Uno studio canadese ribadisce che le miocarditi e pericarditi dopo la vaccinazione Covid sono rare, eppure i no vax tornano all’attacco utilizzandolo per dimostrare che siano pericolosi. Lo studio in questione è stato pubblicato nei giorni scorsi sulla rivista scientifica Jama. In primis, suggerisce di modificare i programmi di vaccinazione in base all’età e di allungare gli intervalli tra le dosi per ridurre il rischio di questi eventi. D’altra parte, afferma la necessità di confermare questi risultati e di approfondire l’associazione tra la vaccinazione eterologa e gli intervalli tra le dosi con il rischio di miocarditi o pericarditi.



I ricercatori hanno rilevato che su oltre 19 milioni di dosi di vaccini a mRNA somministrate, ci sono state solo 297 segnalazioni di miocarditi o pericardite, di cui 228 (76,8%) si sono verificate in individui di sesso maschile con età media 24 anni. Inoltre, 207 di questi casi si sono verificati dopo la seconda dose. “Limitandosi ai soggetti che hanno ricevuto la seconda dose a partire dal 1° giugno 2021, il tasso più elevato di miocardite o pericardite è stato osservato nei soggetti di sesso maschile di età compresa tra i 18 e i 24 anni dopo l’assunzione di mRNA-1273 (Moderna, ndr) come seconda dose”, osservano i ricercatori.

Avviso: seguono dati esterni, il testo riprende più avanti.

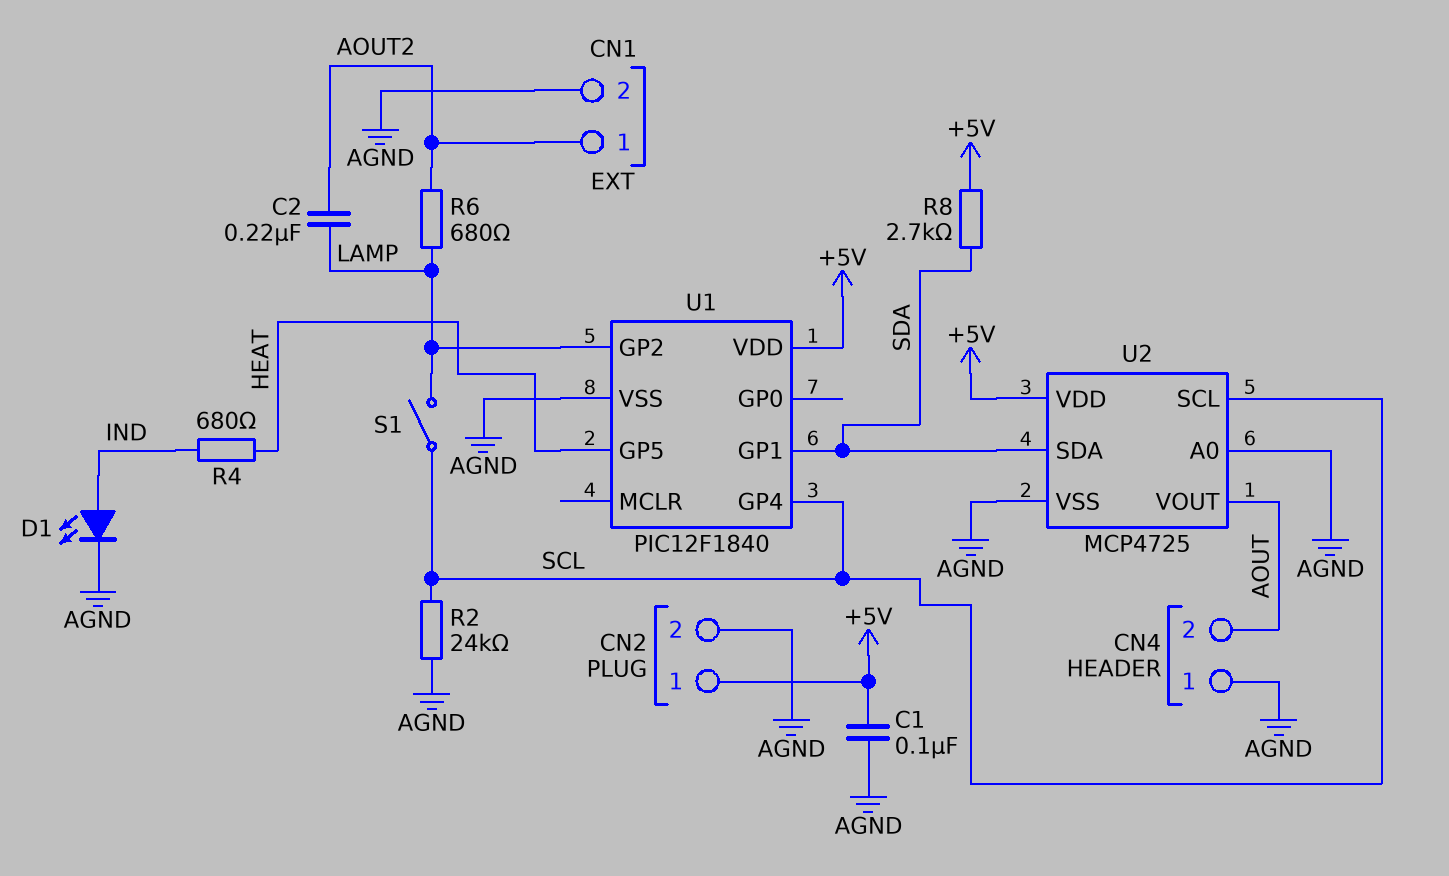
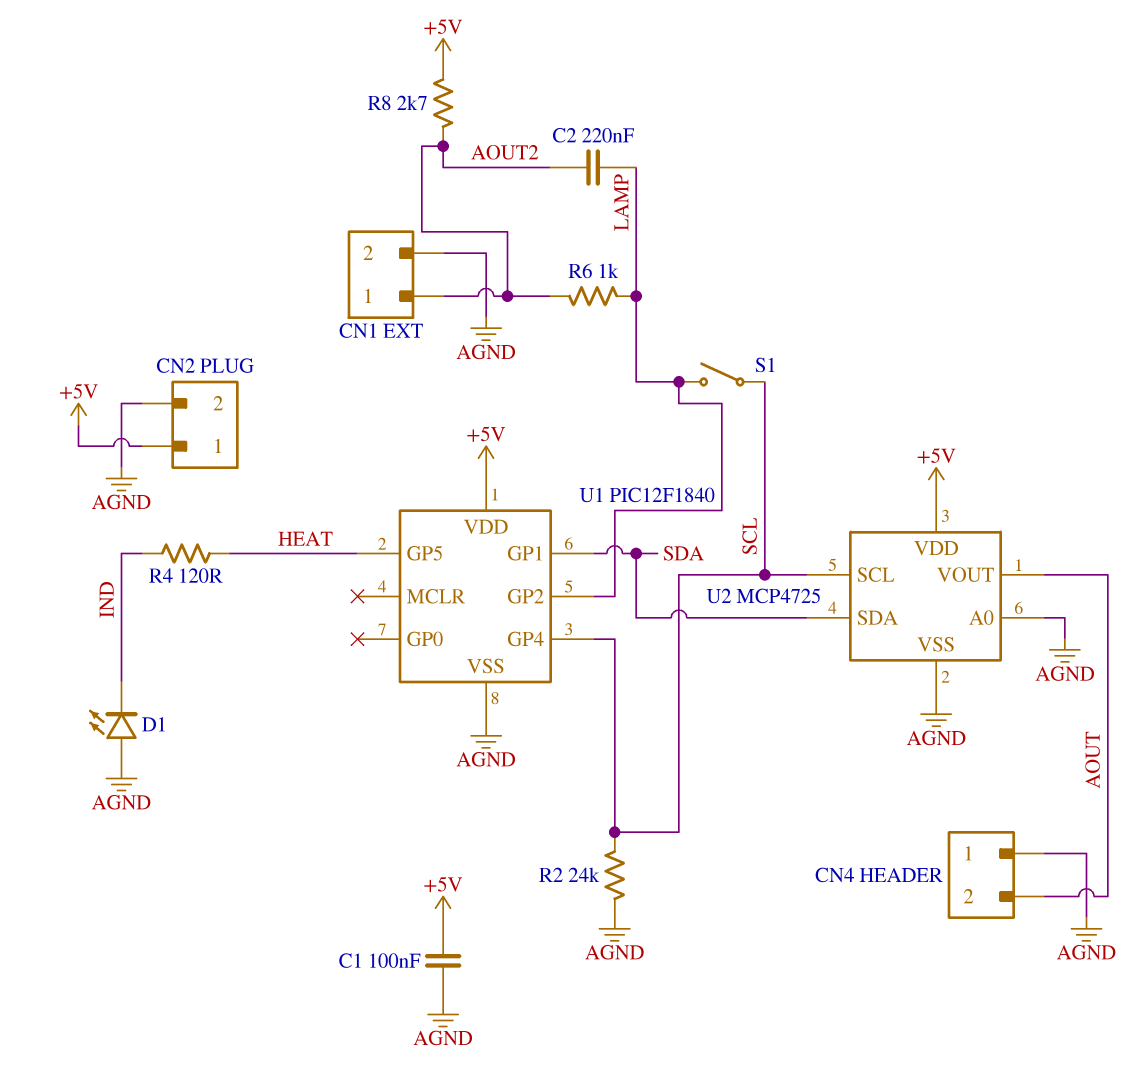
D1: LED (A IND, K AGND) -> LED (A AGND, K IND)
R4: 680 (HEAT, IND) -> 120 (HEAT, IND)
R6: 680 (AOUT2, LAMP) -> 1k (AOUT2, LAMP)
R8: 2.7k (+5V, SDA) -> 2.7k (+5V, AOUT2)

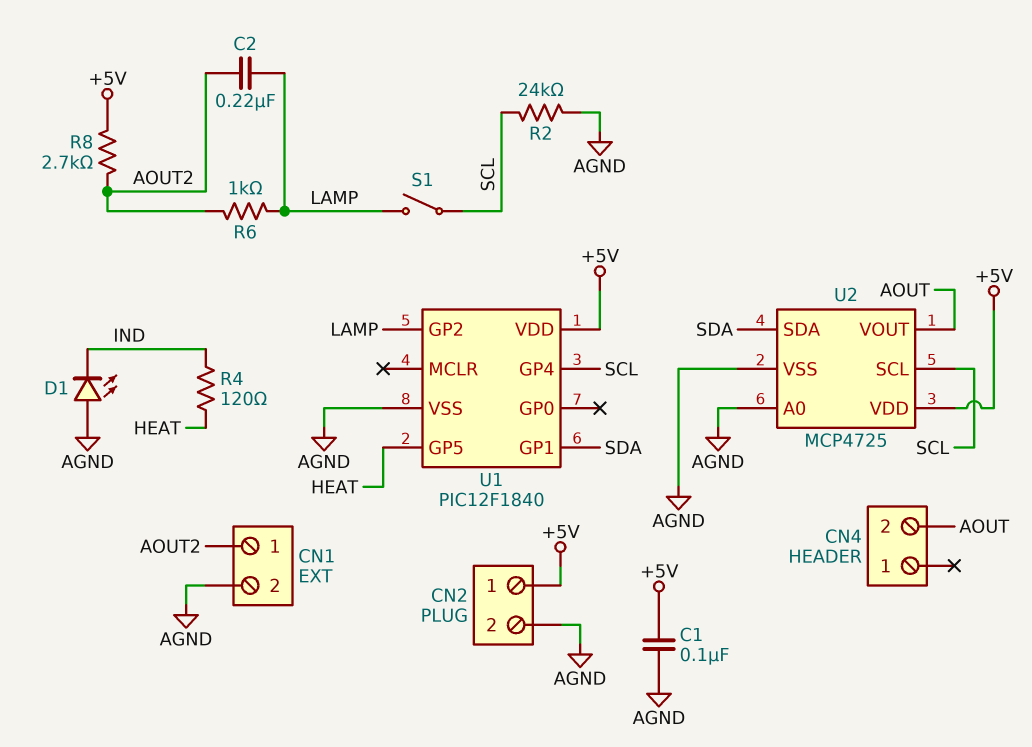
CN4 pin 1: AGND -> none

MIOCARDITI, TASSO 5 VOLTE SUPERIORE PER MODERNA

Un tasso di 299,5 casi per un milione di dosi per Moderna, di 59,2 casi per un milione di dosi per Pfizer come seconda dose. Quindi, cinque volte superiore per Moderna. Seppur raro, questo rischio è risultato sostanzialmente più elevato negli uomini più giovani con il prodotto di Moderna (Spikevax) rispetto a quello di Pfizer/BioNTech (Comirnaty), anche se una parte di questo rischio si è appunto ridotta con una maggiore distanza tra le dosi. “I tassi complessivi per entrambi i prodotti vaccinali erano significativamente più alti quando l’intervallo tra le dosi era di 30 o meno giorni”. Di conseguenza, per ridurre il rischio gli studiosi ritengono si possa allungare l’intervallo tra prima e seconda dose.



Infatti, se l’intervallo tra le due dosi passava da quattro a otto settimane, il rischio quasi si dimezzava (132,5 per milione di seconde dosi) per Moderna ed era notevolmente ridotto a 11,1 casi con Pfizer. Il gruppo ha anche sottolineato che una vaccinazione eterologa con il vaccino di Pfizer per la prima dose e quello di Moderna per la seconda era associata a un tasso più elevato di miocarditi rispetto a due dosi del solo prodotto di Moderna. “Le ragioni e il significato di questo risultato non sono chiari, ma meritano ulteriori studi e repliche in altri sistemi di dati”, hanno osservato gli autori, che anche per questo chiedono ulteriori approfondimenti.